ThINK from Queens says:
Queens Pride, WHAT DAMN PRIDE. So many neighborhoods look like third world countries with filth & garbage everywhere. Nice homes torn down replaced by third world country cheap apartments complete with balconies used as storage and hanging clothes off of, most lawns completely cemented over, tons of homeless hotel shelters. PLEASE, more like QUEENS CRAP. This borough was destroyed thanks to prostitute elected officials like Melinda Katz, hack do nothing community boards, a lefty progressive mayor whose goal is to destroy every good neighborhood in Queens and the slob people coming in by droves and filling up illegal conversions with 20-30 people.

QUEENS PRIDELESS. Look at photos of Queens just 20 years ago, let alone 30-40 years ago and compare it to the over developed garbage dump it is now.
March 30, 7:40 am
The Filth of Forest Hills from Forest Hills says:
You mean pride, like the problematic homeless hotel (Comfort Inn - Kew Gardens) for single men, many who panhandle and drink right out on the Skid Row of Forest Hills (78 Ave to 82nd Street).

You mean pride like the filth and litter that litters Queens Blvd.

You mean the garbage dumped and the graffiti inside the Austin Street Pedestrian walkway.

That kind of pride, while hack Queens BP Melinda Katz, who lives in the area NEVER talks about those issues as well as the Forest Hills hack city council hack, Karen Koslowitz.
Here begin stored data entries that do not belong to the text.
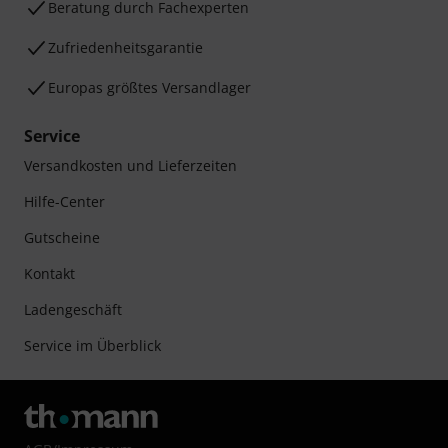
Beratung durch Fachexperten
Zufriedenheitsgarantie
Europas größtes Versandlager
Service
Versandkosten und Lieferzeiten
Hilfe-Center
Gutscheine
Kontakt
Ladengeschäft
Service im Überblick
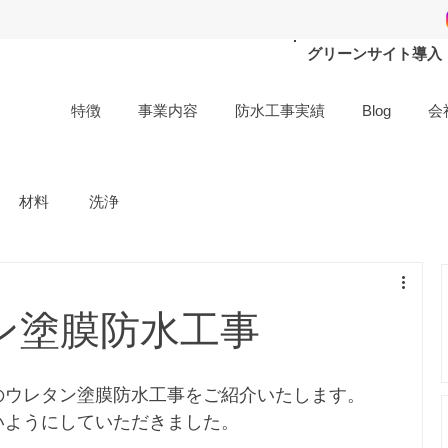
グリーンサイト導入
特徴
事業内容
防水工事実績
Blog
会
材料
洗浄
ン塗膜防水工事
のウレタン塗膜防水工事をご紹介いたします。
いようにしていただきました。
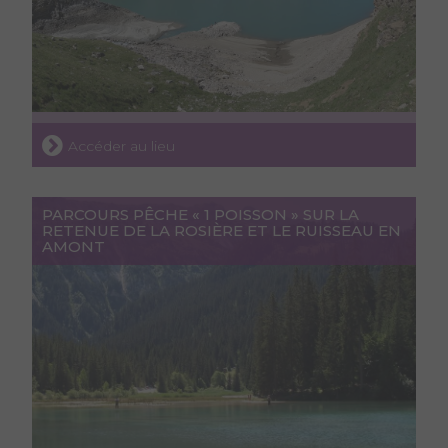
Accéder au lieu
PARCOURS PÊCHE « 1 POISSON » SUR LA
RETENUE DE LA ROSIÈRE ET LE RUISSEAU EN
AMONT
Shove your Queens Pride, there is no such thing. I mean have any of you walked around Queens in the past 10 years. SE Queens, Jamaica, Richmond Hill, parts of Forest Hills, Corona, East Elmhurst, Jackson Heights, Woodside, Sunny side and the completely over-developed and totally overpriced LIC.

NO PRIDE is more like it.
March 30, 9:28 am
Joey from Whitestone says:
There is no pride. It’s. No laws. It’s a third world country. With all it’s garbage
March 30, 10:52 pm
Queens NO PRIDE from Queens says:
Want to see Queens Crap, I mean Queens Pride look here:

There is no such thing as Queens Pride, because there is NO PRIDE, lots of Queens Third World Crap, but Queens Pride, they disappeared years and years ago, thanks to pandering do nothing elected officials and do nothing city agencies like DOB that never enforces quality of life issues.
March 31, 4:53 pm
Queens NO PRIDE for YEARS from Queens says:
Really, you had to the audacity to put up this article knowing that you would actually have to go back at least 25 years to see some Queens Pride. Since then it has been the invasion of third world crap, garbage and filth, not too mention 20-30 people to a one family house, 2 garbage cans overflowing with mounds of trash, the cementing over off all grass, trees and anything green. Watch any documentary about third world countries (India, Bangladesh, Yemen, most of the middle east, etc and you will see a mirror image of Queens as far as shoddy apartments, garbage and filth.